# Lets make a Movie!!! New SOCal Meet!.... Featuring............



## jakkaroo (Feb 12, 2011)

im down,ill be slammed soon


----------



## Mick (Dec 31, 2011)

Count me in... Only 300 miles from my house.

Can you guys keep an eye out for groupons or deals on a hotel please?


----------



## iKermit (Dec 13, 2010)

Too bad when i go to Cali in the end of May we will have a rental lol.


----------



## Mick (Dec 31, 2011)

Rental cruze, hello.


----------



## boats4life (May 28, 2011)

HAHAHA, rent a Cruze, that's genious, lmao.


----------



## iKermit (Dec 13, 2010)

Oh yeah! But knowing my friends we will rent a big car to drive around. It's 5 of us lol.


----------



## Smurfenstein (Nov 16, 2011)

If we did this meet in June I could go. The only time i'm going to be in SoCal in May will be without my car.


----------



## SlvrECObullet (Feb 21, 2012)

Well I think June may be the best... It will give us time to plan it, get all our GoPro's... lol and that should give me time to edit the Movie before I PCS to Japan!  But we got to get this planned.


----------



## Smurfenstein (Nov 16, 2011)

That will give me enough time to GET a GoPro hahaha. Anyways, i will be in L.A. during the weekend of June 9th, and will be able to do the meet on the 10th as to not mess up my plans on sat[got tickets to club 33 in disneyland for lunch].

Maybe we can do some sort of sun-set shoot of our cars parked/driving to end the video haha.


----------



## SlvrECObullet (Feb 21, 2012)

Were gunna do somthing great I may have to take some time off work if we plan on doing it on a sunday... I still need to get my GoPro as well. But its gunna be tight video.


----------



## jakkaroo (Feb 12, 2011)

a weekday about mid day would be ideal,less traffic and the sun is shinning prime,weekend your just asking for lots of traffic


----------



## TacoMEDIC (Mar 10, 2012)

Might be interested in attending. Staying tuned.


----------



## Mick (Dec 31, 2011)

I vote Friday. Start out early maybe 9 for drive. Head south from Julian and have lunch somewhere, maybe near the beach.

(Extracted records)

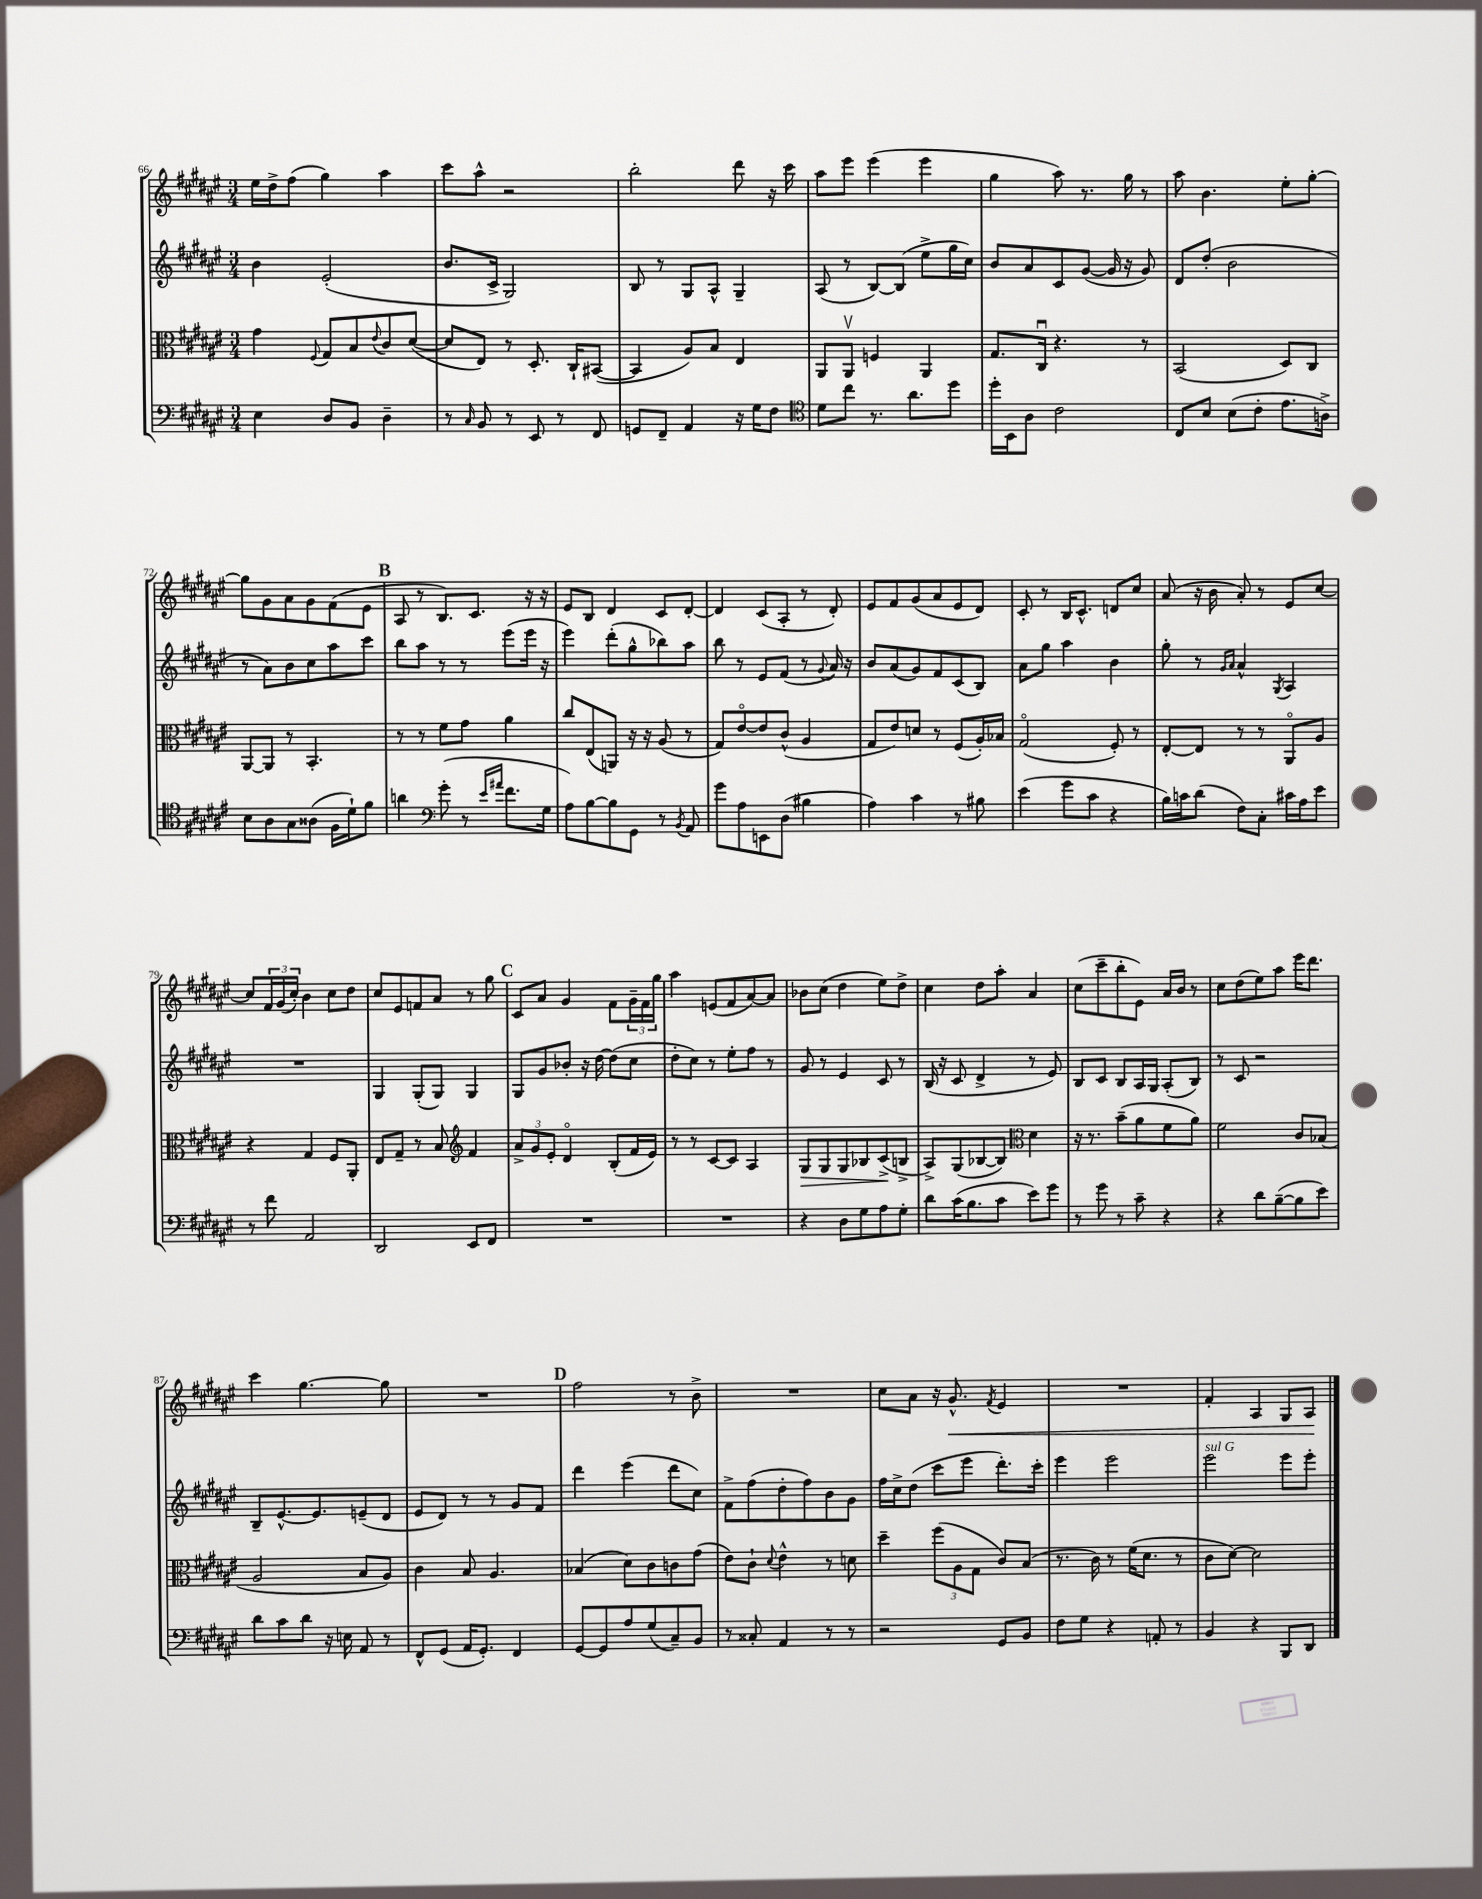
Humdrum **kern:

**kern	**kern	**dynam	**kern	**kern	**dynam
*part4	*part3	*part3	*part2	*part1	*part1
*staff4	*staff3	*staff3	*staff2	*staff1	*staff1
*clefF4	*clefC3	*	*clefG2	*clefG2	*
*k[f#c#g#d#a#e#]	*k[f#c#g#d#a#e#]	*	*k[f#c#g#d#a#e#]	*k[f#c#g#d#a#e#]	*
*M3/4	*M3/4	*	*M3/4	*M3/4	*
=66	=66	=66	=66	=66	=66
4E#\	4g#\	.	4b\	16ee#\LL	.
.	.	.	.	16dd#^\J	.
.	.	.	.	(8ff#\J	.
.	8qqF#/	.	.	.	.
8D#/L	8G#/L	.	(2e#'/	4gg#\)	.
8BB/J	8B/	.	.	.	.
.	8qqe#/	.	.	.	.
4D#~\	8c#/	.	.	4aa#\	.
.	([8d#/J	.	.	.	.
=67	=67	=67	=67	=67	=67
8r	8d#/L]	.	8.b/L	8ccc#\L	.
16qqC#/	.	.	.	.	.
8BB/	8E#/J)	.	.	8aa#^^\J	.
.	.	.	16c#^/Jk	.	.
8r	8r	.	2G#/)	2r	.
8EE#/	8.D#'/	.	.	.	.
8r	.	.	.	.	.
.	16C#`/KL	.	.	.	.
8FF#/	([8BB#X/J	.	.	.	.
=68	=68	=68	=68	=68	=68
8GGn/L	4BB#/]	.	8B/	2bb'\	.
8FF#~/J	.	.	8r	.	.
4AA#/	8A#/L)	.	8G#/L	.	.
.	8B/J	.	8A#^^/J	.	.
16r	4E#/	.	4G#~/	8ddd#\	.
16G#\KL	.	.	.	.	.
8F#\J	.	.	.	16r	.
.	.	.	.	16ccc#\	.
=69	=69	=69	=69	=69	=69
*clefC4	*	*	*	*	*
8d#\L	8AA#/L	.	(8A#/	8aa#\L	.
8cc#\J	8AA#v/J	.	8r	8eee#\J	.
8.r	4Fn/	.	[8B/L)	(4eee#\	.
.	.	.	(8B/J]	.	.
8.a#\L	.	.	.	.	.
.	4AA#/	.	8ee#^\L	4eee#\	.
8dd#\J	.	.	16gg#\L	.	.
.	.	.	16cc#\JJ)	.	.
=70	=70	=70	=70	=70	=70
16dd#'\LL	8.G#/L	.	8b/L	4gg#\	.
16BB\J	.	.	.	.	.
8A#\J	.	.	8a#/	.	.
.	16C#u/Jk	.	.	.	.
2c#\	4.r	.	8c#/	8aa#\)	.
.	.	.	([8g#/J	8.r	.
.	.	.	16g#/]	.	.
.	.	.	16r	16gg#\	.
.	8r	.	8g#/)	8r	.
=71	=71	=71	=71	=71	=71
8C#/L	(2BB/	.	8d#/L	8aa#\	.
8B/J	.	.	(8dd#'/J	4.b\	.
(8B\L	.	.	2b\	.	.
8c#'\J	.	.	.	.	.
8.e#\L	8D#/L)	.	.	8ee#'\L	.
.	8C#/J	.	.	[8gg#'\J	.
16An^\Jk)	.	.	.	.	.
!!LO:LB:g=z
=72	=72	=72	=72	=72	=72
8B\L	[8AA#/L	.	8r	8gg#\L]	.
8A#\	8AA#/J]	.	8a#\L)	8g#\	.
8G#\	8r	.	8b\	8a#\	.
(8A##X\J	4.BB'/	.	8cc#\	8g#\	.
16F#\LL	.	.	8aa#\	(8f#\	.
16d#`\J)	.	.	.	.	.
8f#\J	.	.	8ccc#\J	8e#\J	.
!!LO:REH:place=s1:t=B
=73	=73	=73	=73	=73	=73
4an\	8r	.	8bb\L	8A#/	.
.	8r	.	8aa#\J	8r	.
*clefF4	*	*	*	*	*
(8g#'\	8f#\L	.	8r	8.B/L)	.
8r	8g#\J	.	8r	.	.
.	.	.	.	8.c#/J	.
16qqe#/LL	.	.	.	.	.
16qqa#X/JJ	.	.	.	.	.
8.f#\L	4a#\	.	(8eee#\L	.	.
.	.	.	16eee#\Jk	16r	.
16G#\Jk	.	.	16r	16r	.
=74	=74	=74	=74	=74	=74
8A#\L)	8cc#/L	.	4eee#\)	8e#/L	.
[8B\	(8E#/	.	.	8B/J	.
8B\]	8AAn/J)	.	(8ddd#'\L	4d#/	.
8GG#\J	16r	.	8gg#^^\	.	.
.	16r	.	.	.	.
8r	(8A#/	.	8bb-X\)	8c#/L	.
8qBB/	.	.	.	.	.
8AA#/	8r	.	8aa#\J	[8d#'/J	.
=75	=75	=75	=75	=75	=75
8g#\L	8G#/L)	.	8bb\	4d#/]	.
8A#\	[8e#/	.	8r	.	.
8EEn\	8e#/]	.	8e#/L	(8c#/L	.
(8D#\J	(8c#^^/J	.	(8f#/J	8A#'/J	.
4B#X\	4A#/	.	8r	8r	.
.	.	.	8qqg#/	.	.
.	.	.	16a#/)	8d#'/)	.
.	.	.	16r	.	.
=76	=76	=76	=76	=76	=76
4A#\)	8G#/L	.	8b/L	8e#/L	.
.	8e#/)	.	(8a#/	8f#/	.
4c#\	8dn/J	.	8g#/)	(8g#/	.
.	8r	.	8f#/	8a#/	.
8r	(8F#/L	.	(8c#/	8e#/	.
8B#X\	16A#'/L)	.	8B/J)	8d#/J)	.
.	16B-X/JJ	.	.	.	.
=77	=77	=77	=77	=77	=77
(4e#\	(2G#/	.	8a#\L	8c#'/	.
.	.	.	8gg#\J	8r	.
8g#\L	.	.	4aa#\	16B/KL	.
.	.	.	.	8.c#^^/J	.
8c#\J	.	.	.	.	.
4r	8F#'/)	.	4b\	8dn/L	.
.	8r	.	.	8cc#/J	.
=78	=78	=78	=78	=78	=78
16B\LL)	[8E#'/L	.	8gg#'\	(8a#/	.
16cn\J	.	.	.	.	.
(8d#\J	8E#/J]	.	8r	16r	.
.	.	.	.	16b\	.
.	.	.	16qqg#/LL	.	.
.	.	.	16qqa#/JJ	.	.
8F#\L)	8r	.	4a#^^/	8a#'/)	.
8C#'\J	8r	.	.	8r	.
.	.	.	8qG#/	.	.
16c#X\LL	8AA#/L	.	4A#/	8e#/L	.
16A#\J	.	.	.	.	.
8e#\J	8A#/J	.	.	[8cc#/J	.
!!LO:LB:g=z
=79	=79	=79	=79	=79	=79
8r	4r	.	2.r	8cc#/L]	.
8f#\	.	.	.	24f#/L	.
.	.	.	.	(24g#/	.
.	.	.	.	24cc#'/JJ)	.
2AA#/	4G#/	.	.	4b\	.
.	8F#/L	.	.	8cc#\L	.
.	8AA#'/J	.	.	8dd#\J	.
=80	=80	=80	=80	=80	=80
2DD#/	8E#/L	.	4G#/	8cc#/L	.
.	8G#~/J	.	.	8e#/	.
.	8r	.	(8G#'/L	8fn/	.
.	8B/	.	8G#/J)	8a#/J	.
*	*clefG2	*	*	*	*
8EE#/L	4f#/	.	4G#/	8r	.
8FF#/J	.	.	.	8gg#\	.
!!LO:REH:place=s1:t=C
=81	=81	=81	=81	=81	=81
2.r	12a#^/L	.	8G#/L	8c#/L	.
.	12g#/	.	.	.	.
.	.	.	8g#/	8a#/J	.
.	12e#'/J	.	.	.	.
.	4d#/	.	8b-X'/J	4g#/	.
.	.	.	16r	.	.
.	.	.	[16dd#\	.	.
.	(8B'/L	.	(8dd#\L]	8f#\L	.
.	16f#/L	.	8cc#\J	24g#~\L	.
.	.	.	.	24f#\	.
.	16e#/JJ)	.	.	.	.
.	.	.	.	24gg#\JJ	.
=82	=82	=82	=82	=82	=82
2.r	8r	.	8dd#'\L	4aa#\	.
.	8r	.	8cc#\J)	.	.
.	[8c#/L	.	8r	(8en/L	.
.	8c#/J]	.	8ee#'\L	8f#/	.
.	4A#/	.	8ff#\J	[8a#/)	.
.	.	.	8r	8a#/J]	.
=83	=83	=83	=83	=83	=83
!	!	!LO:HP:b	!	!	!
4r	8G#/L	>	8g#/	8b-X\L	.
.	8G#/	.	8r	(8cc#\J	.
8D#\L	8G#/	.	4e#/	4dd#\	.
8G#\	8B-X/	.	.	.	.
8A#\	(8c#^/	.	8c#/	8ee#\L)	.
8G#'\J	8Bn^/J	]	8r	8dd#^\J	.
=84	=84	=84	=84	=84	=84
8d#\L	8A#^/L)	.	(16B/	4cc#\	.
.	.	.	16r	.	.
(16c#\K	(8G#/	.	8c#/	.	.
8.B\	.	.	.	.	.
.	[8B-X/	.	4d#^/	8dd#\L	.
8c#\J	8B-/J])	.	.	8aa#'\J	.
*	*clefC3	*	*	*	*
8e#\L)	4d#\	.	8r	4a#/	.
8g#\J	.	.	8e#/)	.	.
=85	=85	=85	=85	=85	=85
8r	16r	.	8B/L	(8cc#\L	.
.	8.r	.	.	.	.
8g#\	.	.	8c#/J	8ccc#~\	.
8r	(8b~\L	.	8B/L	8bb'\	.
8c#~\	8a#\	.	16A#/L	8e#\J)	.
.	.	.	16G#/JJ	.	.
4r	8f#\	.	(8A#'/L	16a#/LL	.
.	.	.	.	16b/JJ	.
.	8a#\J)	.	8B/J)	8r	.
=86	=86	=86	=86	=86	=86
4r	2f#\	.	8r	8cc#\L	.
.	.	.	8c#/	(8dd#\	.
8d#\L	.	.	2r	8ee#\)	.
([8B~\	.	.	.	8aa#\J	.
8B\]	8c#/L	.	.	16eee#\KL	.
.	.	.	.	8.ddd#\J	.
8e#\J)	(8B-X/J	.	.	.	.
!!LO:LB:g=z
=87	=87	=87	=87	=87	=87
8d#\L	2A#/	.	8B~/L	4ccc#\	.
8c#\	.	.	[8.e#^^/	.	.
8d#\J	.	.	.	[4.gg#\	.
.	.	.	8.e#/]	.	.
16r	.	.	.	.	.
16En\	.	.	.	.	.
8AA#/	8B/L	.	(8en~/	.	.
8r	8A#/J)	.	8d#/J	8gg#\]	.
=88	=88	=88	=88	=88	=88
8FF#^^/L	4c#\	.	8e#/L	2.r	.
(8GG#/J	.	.	8d#/J)	.	.
16AA#/KL	8B/	.	8r	.	.
8.GG#'/J)	.	.	.	.	.
.	4.A#/	.	8r	.	.
4FF#/	.	.	8g#/L	.	.
.	.	.	8f#/J	.	.
!!LO:REH:place=s1:t=D
=89	=89	=89	=89	=89	=89
[8GG#/L	(4B-X/	.	4ddd#\	2ff#\	.
8GG#/]	.	.	.	.	.
8A#/	8d#\L)	.	(4eee#\	.	.
(8G#/	8c#\	.	.	.	.
8C#~/)	8cn\	.	8ddd#\L	8r	.
8BB/J	(8g#\J	.	8cc#\J)	8b^\	.
=90	=90	=90	=90	=90	=90
8r	8e#\L)	.	8f#^\L	2.r	.
8C##X'/	8c#`\J	.	(8ff#\	.	.
.	8qqd#/	.	.	.	.
4AA#/	4e#^^\	.	8dd#'\	.	.
.	.	.	8ff#\)	.	.
8r	8r	.	8b\	.	.
8r	8dn\	.	8g#\J	.	.
=91	=91	=91	=91	=91	=91
2r	4dd#~\	.	16ff#\LL	8cc#\L	.
.	.	.	16cc#^\J	.	.
.	.	.	(8dd#\J	8a#\J	.
.	(12ff#\L	.	8ccc#\L	16r	.
!	!	!	!	!	!LO:HP:b
.	.	.	.	8.g#^^/	<
.	12A#\	.	.	.	.
.	.	.	8eee#\J	.	.
.	12G#\J	.	.	.	.
.	.	.	.	8qf#/	.
8GG#/L	8c#/L)	.	8.ddd#'\L)	4e#/	.
8BB/J	(8B/J	.	.	.	.
.	.	.	16ccc#'\Jk	.	.
=92	=92	=92	=92	=92	=92
8F#\L	8.r	.	4eee#\	2.r	.
8G#\J	.	.	.	.	.
.	16c#\)	.	.	.	.
4r	8r	.	2eee#\	.	.
.	(16f#\KL	.	.	.	.
.	8.d#\J	.	.	.	.
8AAn'/	.	.	.	.	.
8r	8r	.	.	.	.
=93	=93	=93	=93	=93	=93
!	!	!	!LO:TX:a:i:t=sul G	!	!
4BB/	8c#\L	.	2eee#\	4f#'/	.
.	[8d#\J)	.	.	.	.
4r	2d#\]	.	.	4A#/	.
8BBB/L	.	.	8eee#\L	8G#/L	.
8DD#/J	.	.	8eee#'\J	8A#/J	.
.	.	.	.	.	[
==	==	==	==	==	==
*-	*-	*-	*-	*-	*-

Task to complete: Can you copy out the car meet thread starting with "Can you guys" and going on through "a rental lol.", with "hotel" swapped out for "motel"?

Exercise response:
Can you guys keep an eye out for groupons or deals on a motel please?


----------



## iKermit (Dec 13, 2010)

Too bad when i go to Cali in the end of May we will have a rental lol.